Work instructions →
A – Summarize the passage on magnetite nanoparticles in two sentences.
B – Reproduce word for word the stretch of the magnetite passage from "Specifically, magnetite nanoparticles" through "impart surface reactivity.".

[Document text Boundary: Start]

Specifically, magnetite nanoparticles have attracted increasing research interest in environmental remediation in recent years. Good adsorption activities of magnetite nanoparticles for many heavy metal ions have been reported in the literature . In the water treatment industry, adsorption of phosphate by magnetite has proven to be an effective technique for removing phosphorus from wastewater [21–30]. Magnetite is used not only because of its strong adsorption activity but also because it can be easily separated and collected by an external magnetic field. By this means, it has the capability to treat large amounts of wastewater within a short period of time and then be conveniently separated from the water. Moreover, it can be modified using functionalized polymers and novel molecules to impart surface reactivity.
In this study, we present a novel nontoxic biomagnetic nanoadsorbent, based on surface modification of magnetic iron oxide nanoparticles with Gum Karaya, for the adsorption of radioactive phosphates from liquid radioactive waste. The synthesised Gum Karaya/magnetite (GK/M) nanoparticles are characterised and investigated as an environmentally friendly mediator in the bioremediation of phosphorus. To the best of our knowledge, this is the first time a nanocomposite of a tree-gum and magnetite is used for the bioremediation of radioactive phosphates generated during the synthesis of 32P-labelled biomolecules. We also present a detailed study of the adsorption characteristics of the material.

[Document text Boundary: End]
[Given data Boundary: Start]

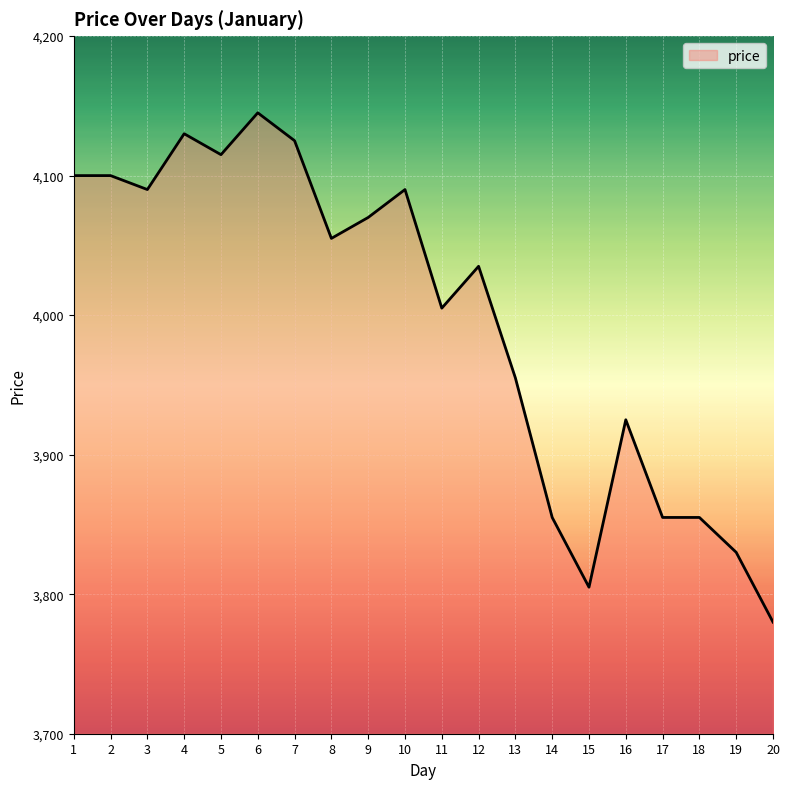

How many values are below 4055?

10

[Given data Boundary: End]
[Given data Boundary: Start]

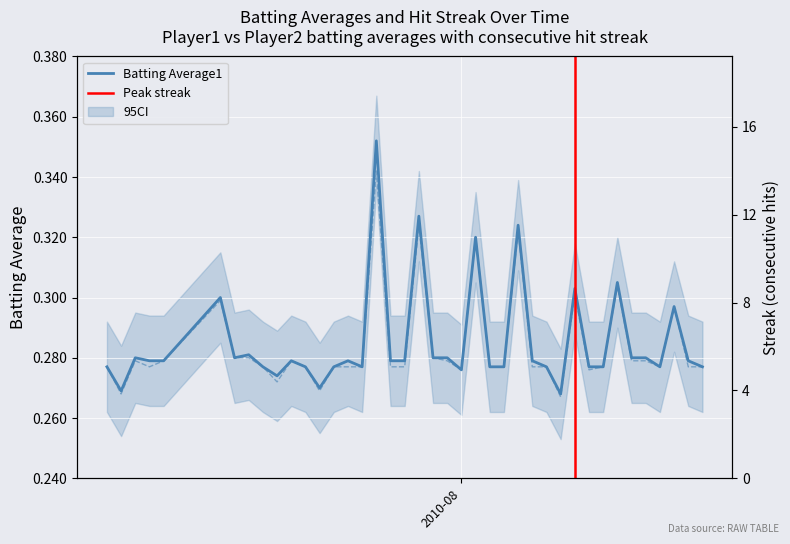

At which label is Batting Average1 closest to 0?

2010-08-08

[Given data Boundary: End]

Answers per task →
A – Magnetite nanoparticles, which adsorb heavy metal ions and phosphate well and can be separated from water with an external magnetic field, have drawn growing interest for environmental remediation. The study presents a nontoxic nanoadsorbent made by modifying magnetite nanoparticles with Gum Karaya, characterizes it, and examines its adsorption of radioactive phosphates from liquid radioactive waste, calling it the first use of a tree-gum and magnetite nanocomposite for this purpose.

B –
Specifically, magnetite nanoparticles have attracted increasing research interest in environmental remediation in recent years. Good adsorption activities of magnetite nanoparticles for many heavy metal ions have been reported in the literature . In the water treatment industry, adsorption of phosphate by magnetite has proven to be an effective technique for removing phosphorus from wastewater [21–30]. Magnetite is used not only because of its strong adsorption activity but also because it can be easily separated and collected by an external magnetic field. By this means, it has the capability to treat large amounts of wastewater within a short period of time and then be conveniently separated from the water. Moreover, it can be modified using functionalized polymers and novel molecules to impart surface reactivity.